Opulence baroque du XXI°siècle

A l’avant-garde de la céramique portugaise, Bela Silva s’est formée à Lisbonne et à l’Art Institute of Chicago. Baignée dans les récits étranges des Azulejos, son inspiration mêle bestiaire surréaliste et végétaux méditerranéens. Ses installations dans les musées portugais réactualisent le baroque, portant à un rare degré d’excentricité les souliers princiers du XVIII°s par exemple. Mais c’est l’hyperréalisme poétique de ses décors du métro lisbonnais qui l’insère durablement dans le XXI° siècle.

 

La marque principale de Bela Silva est une créativité débordante et débridée, doublée d’une exubérance toute méditerranéenne qui la rapproche de la fantaisie iconoclaste de sa compatriote Joana Vasconcelos*. La démesure est également son terrain de jeu habituel. En 2011, Bela Silva s’est enfin posée à Bruxelles dans un grand atelier lumineux qui lui donne la sérénité pour fixer son style et poursuivre son œuvre avec ténacité.
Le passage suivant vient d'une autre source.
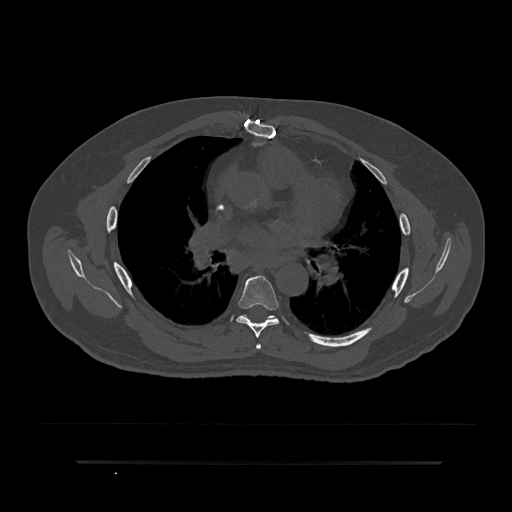
CT including the spine, one axial slice; slice 519 of 797 in the series (ordered by position); reconstruction kernel Br40s/3; bone window (W 1800 / L 400 HU); 512 × 512 image matrix, field of view 464 × 464 mm. Patient: male, 59 years. From the clinical record (not read from this slice): primary cancer: bile ducts; vertebrae with lytic lesions (as recorded): T10.
Annotated regions visible in this slice (semi-automatic segmentation, software-assisted and operator-edited):
- T5 vertebra: bounding box <256,344,261,349> (left, top, right, bottom; pixels)
- T6 vertebra: <236,276,280,338>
Très vite, lorsqu’elle est aux beaux-arts de Lisbonne à la fin de années quatre-vingts, elle se dirige vers la section céramique car les résultats des modelages en terre sont rapides à apprécier et donc à corriger, même si l’œuvre ultime ne survient que plus tard. Comme Manuel Cargaleiro qu’elle rencontra vers 18 ans, les Azulejos nourrissent son imaginaire qui se peuple de dialogues de singes, de récits des grandes découvertes maritimes des XVI°, XVII° et XVIII°s ou bien de scènes de cours princières. L’attrait de la céramique coule donc dans ses veines, mais elle est une des premières au Portugal à faire évoluer cet art vers la modernité. Pour cela, elle part à Chicago et suit l’enseignement de l’Art Institute situé dans le musée du même nom. C’est une découverte essentielle pour Bela, vu l’immense collection du musée, balayant l’histoire de l’art depuis l’archéologie jusqu’au très contemporain, particulièrement riche en art américain de la deuxième moitié du XX°s. Engrangeant tous ces styles avec curiosité, Bela piochera dans l’une ou l’autre de ces époques ce qui lui correspondra le mieux. Aujourd’hui, les arts Étrusque et Perse sont un univers qui sous-tend ses créations, mais elle retrouve également en Belgique l’ombre tutélaire de James Ensor qui avait provoqué chez elle, dès ses débuts, une réelle fascination.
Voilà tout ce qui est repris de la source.